The ABC of Investing in a Young Business


As an investor, you are presented with many opportunities to invest in various business ventures. If you are an Investment analyst in the P.E world, these request are a dime a dozen. Angel investors listen to people pitch their ideas for funding. At ilab, at Strathmore, they have a pitch Friday where various techies get to discuss their ideas in front of a panel composed of their peers, investors and mentors.
The real question remains. What constitutes a great investment? How do you identify a business that if you put your money it shall grow tenfold? That is the question every investor seeks to be answered. That been said you can be able to differentiate the grey from the white, key signs that usually determine whether the business is worth a second look. Kindly note that only angel investor will listen to an idea that is not running yet; they are few in number and in Kenya, even fewer.
I shall focus on the venture capitalist investing in a business. The most important aspect that he looks at is the numbers. The business is lucrative at first look, but what a VC asks is how will the investment grow the business? The financials must be accurate or near accurate. The beauty about this stage of investment is that the business usually has no complex structure either in operation or ownership and through valuation one is able to get an enterprise value pre-investment. The story on valuation is a blog-post on its own but for explanation basis; we need to determine the value of the company before the investment.

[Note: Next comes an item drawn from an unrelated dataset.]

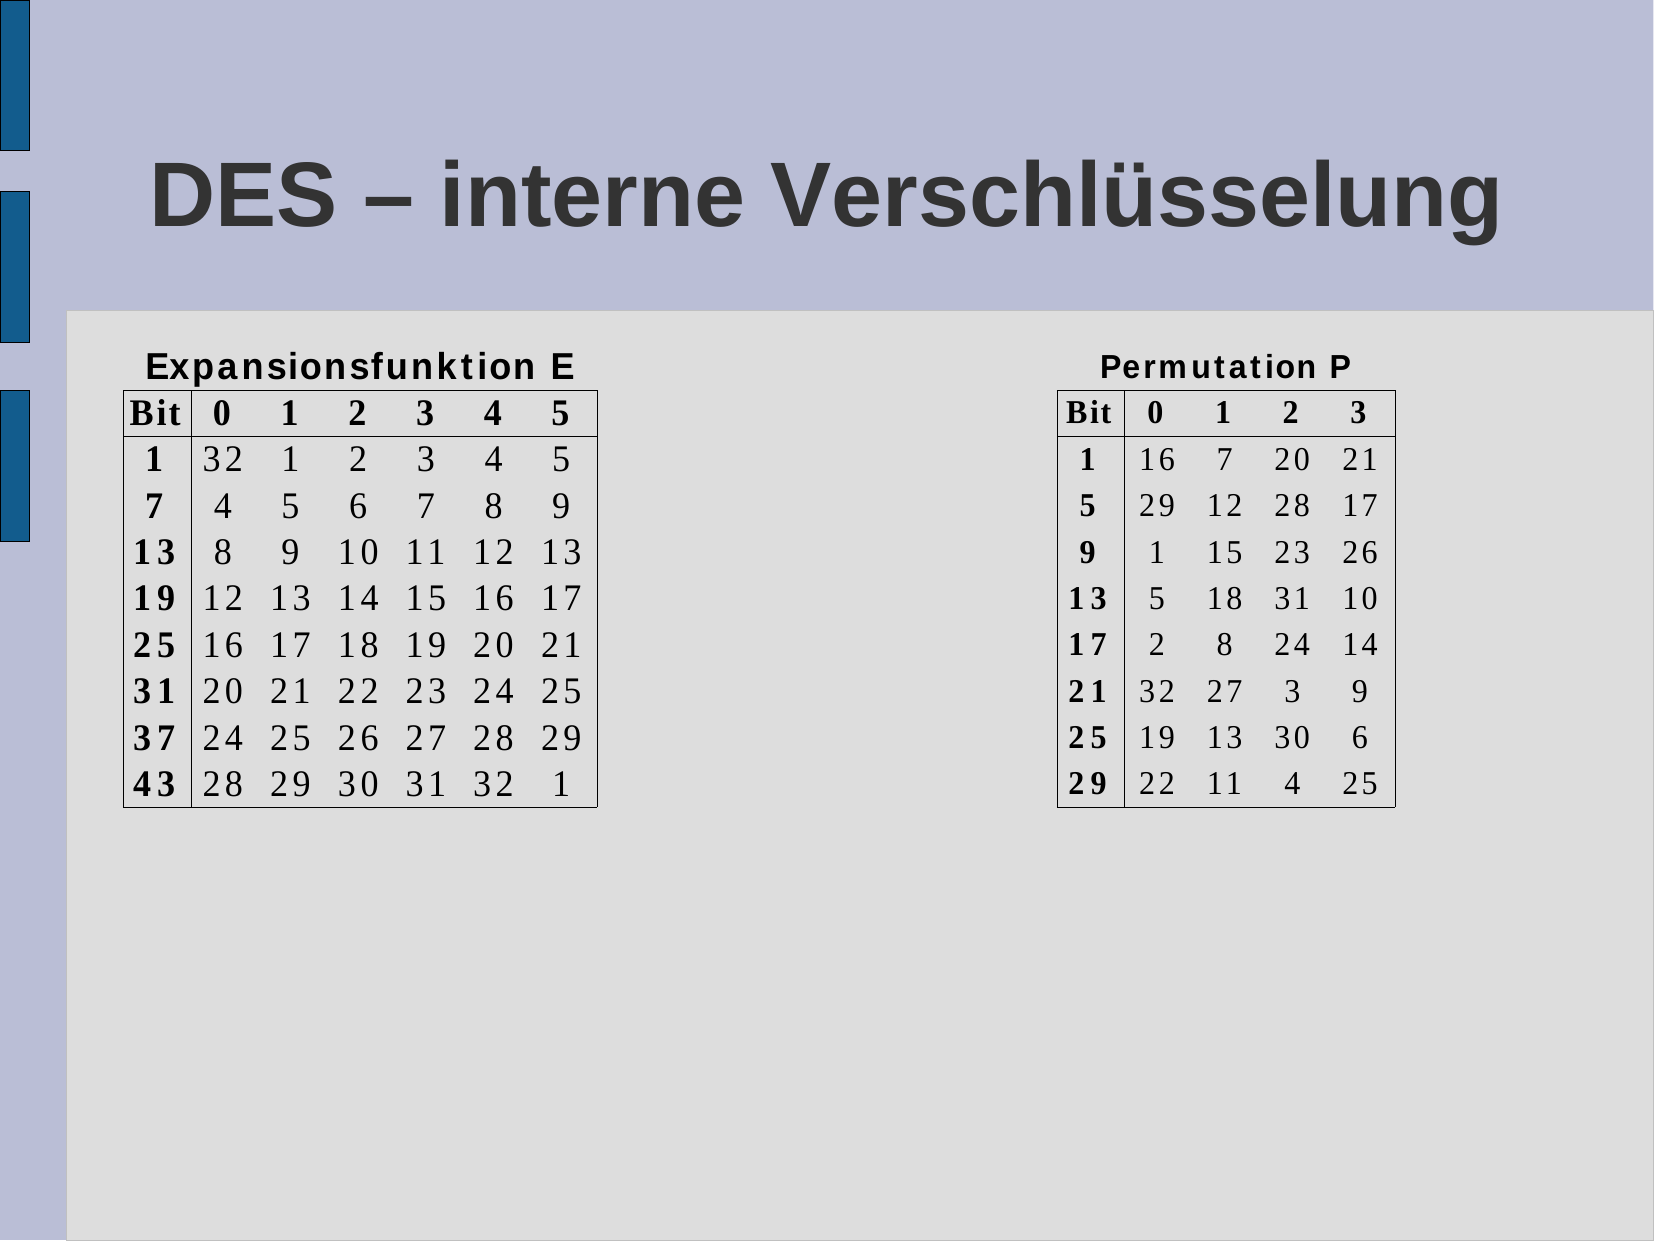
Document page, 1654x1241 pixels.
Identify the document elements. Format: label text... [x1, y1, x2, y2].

title DES – interne Verschlüsselung [121, 91, 1534, 299]
chart [121, 344, 1526, 1124]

Second aspect is that the investment must make a lot of money, or be a high growth company for exit either to a P.E company or through an IPO. An exit is the point at which the investor sells his stake either to a P.E company, sell his holdings through a securities exchange or sell back to the business owner. As stated above this target business can be making a lot of money but it needs that money to grow such that a proper investor should rather have his investment worth a lot than require a certain cash payment each year.
The most vital part though usually ranked third is management. The owner of the business is the key feature to the success of the business. The must be knowledgeable in the field they are operating in. It might be a lucrative business model but the owner does not understand the industry. A good example is having an IT specialist start a transport company; it clearly needs someone with experience in the industry. This is the rule and not the exception, as we clearly know of people with a Midas touch, people who are successful in any endeavor they pursue.